The top surface of the data represents high order address thus it is the location of various stacks. The triangular aspect of the structure suggests numerous sequences of fetch an instruction, access the stack, access a memory location.

Figure 2: Closer look at cc1. Lines connecting two accesses are color coded with the color at each end representing the type of instruction per the key.


As we look closer we can see typical jagged structures indicative of typical loop calculations. We also realize that although data is located in widely separated locations in memory once in those locations we see the clustering which allows caching to be used so effectively.

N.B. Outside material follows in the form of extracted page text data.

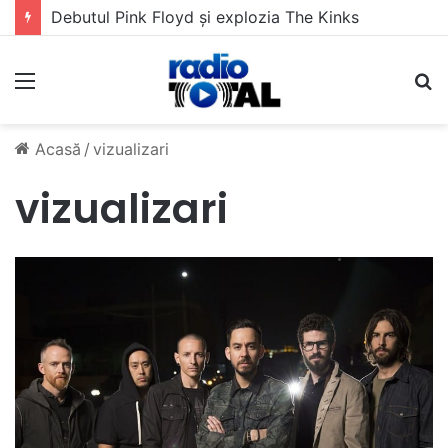
Debutul Pink Floyd și explozia The Kinks
Meniu
C
Acasă
/
vizualizari
vizualizari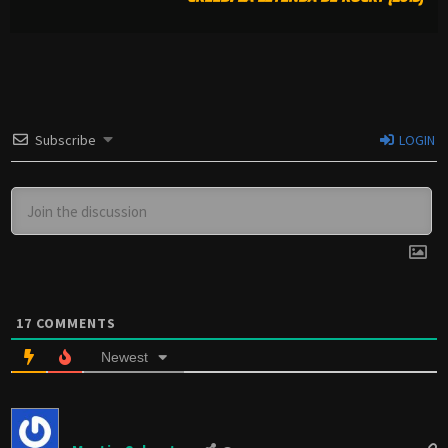
Subscribe
LOGIN
17
COMMENTS
Newest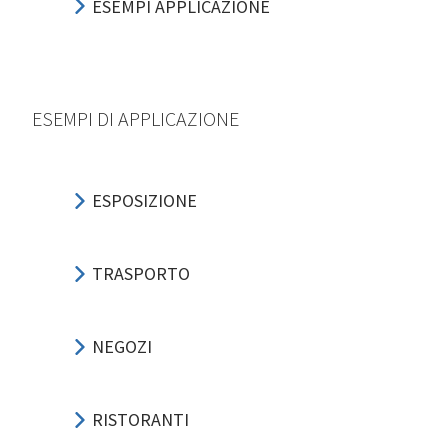
ESEMPI APPLICAZIONE
ESEMPI DI APPLICAZIONE
ESPOSIZIONE
TRASPORTO
NEGOZI
RISTORANTI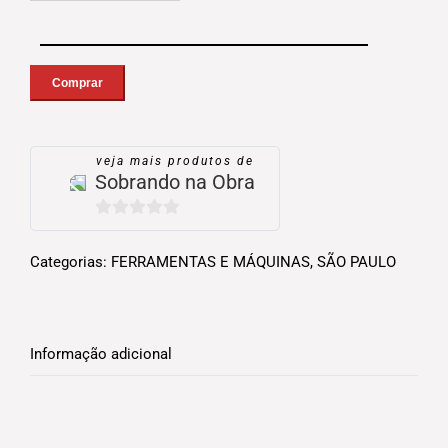
Chave
de
Comprar
grifo
Irwin
24
veja mais produtos de
pol
Sobrando na Obra
-
VISE
0
GRIP
quantidade
out
Categorias:
FERRAMENTAS E MÁQUINAS
,
SÃO PAULO
of
5
Informação adicional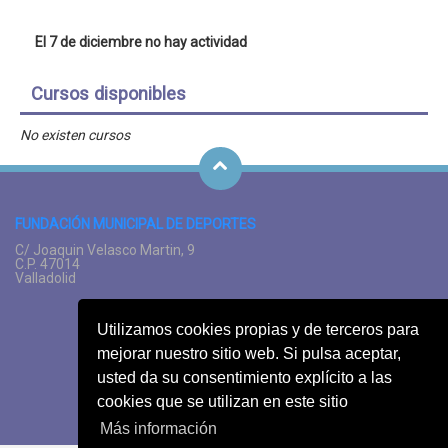
El 7 de diciembre no hay actividad
Cursos disponibles
No existen cursos
FUNDACIÓN MUNICIPAL DE DEPORTES
C/ Joaquin Velasco Martin, 9
C.P. 47014
Valladolid
MAPA WEB
AVISO LEGAL
AYUDA
Utilizamos cookies propias y de terceros para
PREGUNTAS FRECUENTES
SUGERENCIAS
mejorar nuestro sitio web. Si pulsa aceptar,
usted da su consentimiento explícito a las
cookies que se utilizan en este sitio
Más información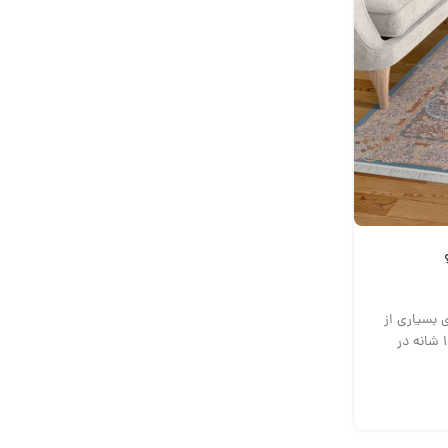
فرش ماشینی
انتخاب فرش ماشینی 1500 شانه برای دکوراسیون مدرن
ارسال توسط
Bahmani
انتخاب فرش ماشینی 1500 شانه برای دکوراس
دکوراسیون مدرن استف...
؟ شاید برای بسیاری از
ادامه مطلب
شما جای سوال است که تفاوت فرش 1500 شانه با فرش ۱۲۰۰ شانه در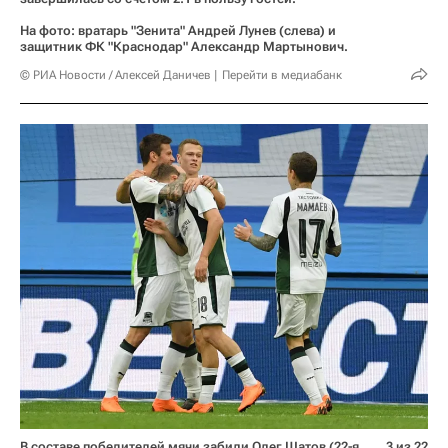
На фото: вратарь "Зенита" Андрей Лунев (слева) и
защитник ФК "Краснодар" Александр Мартынович.
© РИА Новости / Алексей Даничев
Перейти в медиабанк
В составе победителей мячи забили Олег Шатов (22-я
3 из 22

Figure 3: Still closer to cc1. The magenta structures along the lower edge are sequences of instructions being fetched.


Figure 4: Even closer where we can begin to see the detail of sequences of instructions.


We also can take a look at the other benchmarks to discover that in fact so programs exhibit extremely structured performance.

Figure 5: Benchmark spice showing first 100,000 memory addresses. Note that spice shows even more structure tahn cc1. This indicates excellent cache performance is probable.


Figure 6: Benchmark tex1. Text processing.


A possible client for this work is Professor Ken Mackenzie who teaches undergraduate and graduate courses in computer architecture. We demonstrated these visualization to him asking if they would be useful in demonstrating concepts. He replied in the affirmative and made several interesting suggestions: It would be interesting to produce visualizations of subsets of the data: Just fetches or just reads or perhaps eliminate stack accesses, etc. He also suggested that animations such as mpeg files of fly-throughs the data might also be very interesting.

We made further modification to the preprocessing program to allow this type of selection and will eventually produce animations illustrating various subsets.

Figure 7: Just showing instruction fetches. Color is wrong.


Figure 8: Closer view of fetch instructions.


Figure 9: Extreme closeup of fetch instructions. At this magnification we can see the individual address references.


Figure 10: Illustrating data reads and writes with stack accesses suppressed. Here we see clearly that program data storage requirements are relatively limited


Figure 11: Closer view of reads and writes.


Figure 12: Zooming even closer to reads and writes.


Figure 13: Overall view of stack accesses. Wide areas probably indicate multiple stacks.


Figure 14: Closeup of stack accesses showing single and multiple stacks.


Summary

This visualization work appears to a be successful in giving the viewer some insight into what happens during execution of a computer program with respect to memory accesses.

The use of Iris Explorer made a lot of very powerful features available with no effort (i.e. the Render Module user interface is very sophisticated).

I've requested that Markus Deshon get the NT version of Iris Explorer. The Georgia Tech site license would allow us to use this software on any NT machine on campus without additional cost. One of the most interesting and appealing parts of this work is the ability to move about and explore the dataset.

Neither still shots or even mpegs animations will recapture completely the experience of interactive positioning of the viewpoint.

Future Work

Professor Mackenzie has offered to use simulation programs in his possession to produce additional data sets to be visualized.

We will also be producing various mpeg animations for use in classroom demos.